You can learn more about the value of your items by browsing consignment shops and auction sites on the Internet. Yard sale prices are a poor indicator of the value of your items as tax deductions. Here are some ballpark figures for goods, depending on their brand, age, and condition, that I found in consignment and thrift shops in central Florida and several northeastern states: books, 25 cents to $6; girls’ preteen coat, $6-$40; high chair (not antique), $5-$28; computer printer (current technology, in working condition), $200 or more; boys’ jacket, $7-$20; child’s snowsuit, $6-$18; woman’s suit, $8-$250; man’s sweater, $4-$40; vacuum cleaner (working condition), $10-$35.
Sales and trades
If you’re looking to sell off some of your old video games, CDs, and DVDs, you may want to check out two Web sites that deal in purchasing trade-ins. One is www.videogamedepot.com and the other is www.spun.com. Neither buys games or equipment outright, but items in good condition can be converted to a line of credit that you can spend on other used games, music, or movies from the same company. These services do require postage and time, so you may want to look for a local dealer who accepts trades.

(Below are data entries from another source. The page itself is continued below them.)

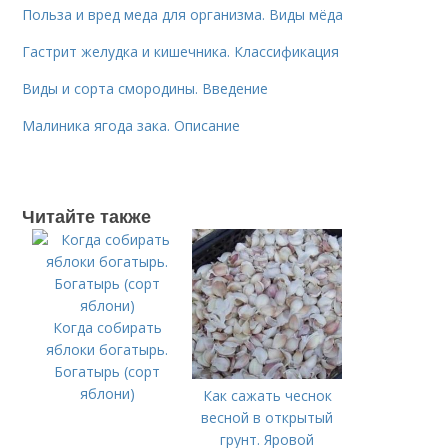
Польза и вред меда для организма. Виды мёда
Гастрит желудка и кишечника. Классификация
Виды и сорта смородины. Введение
Малиника ягода зака. Описание
Читайте также
Когда собирать
яблоки богатырь.
Богатырь (сорт
яблони)
Как сажать чеснок
весной в открытый
грунт. Яровой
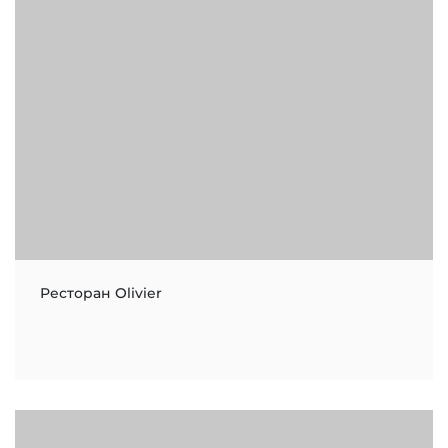
Ресторан Olivier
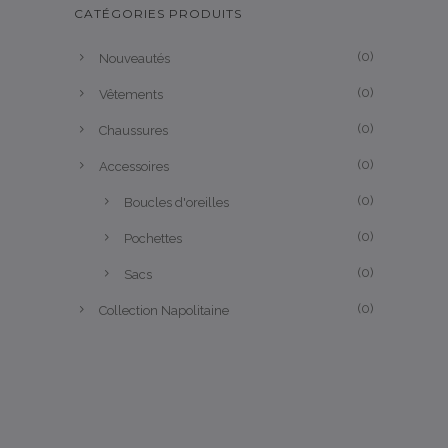
CATÉGORIES PRODUITS
(0)
Nouveautés
(0)
Vêtements
(0)
Chaussures
(0)
Accessoires
(0)
Boucles d'oreilles
(0)
Pochettes
(0)
Sacs
(0)
Collection Napolitaine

To help find a new home for your library of books, check into a used bookstore. One such store in our city offers one paperback for each two that are brought in.
New college textbooks cost a fortune, which means there’s a good market for used texts as long as they are in good condition and still in use. Students can buy or sell used textbooks at www.bigwords.com, www.classbook.com, www.bookswap.com, and www.pdxbooks.com. It’s usually necessary to provide the book’s ISBN number (found on the back cover), so be prepared before you go online. Online auctions, especially eBay, are the best places to sell almost any specialty item, including rare or offbeat books that would not sell at a yard sale or through the classifieds.
Books for travelers
If you look for the familiar KFC sign when your stomach starts to growl while on the road, you’ll enjoy Robert Darden’s book about Pete Harman, Secret Recipe ($24.95, Tapestry Press). He was Colonel Harland Sanders’ first “” and largest “” Kentucky Fried Chicken franchisee and the “man behind the bucket.” The book is filled with nostalgia and homespun advice.
Many full-timers choose Florida as a home base because it’s one of a handful of states that have no state, city, or county income taxes. But depending on where you live, you may be required to pay other taxes. Florida Almanac 2002-2003 ($23 hardcover, $15.95 paperback, Pelican Publishing Company) by Del and Martha Marth tells you practically everything you need to know about living in the Sunshine State. It is not a travel guidebook, but a reference book.
If you love traveling through the mountains, check The Rough Guide To The Rocky Mountains ($22.95, Rough Guides) a new 648-page book that covers Colorado, Idaho, Montana, northern Utah, and Wyoming. Learn about the history, culture, wildlife, hiking trails, whitewater rafting, and bicycle trails of the Continental Divide. Rough Guides books tell it like it is, with plenty of information for the motor coach traveler as well as for non-RVers who stay in hotels.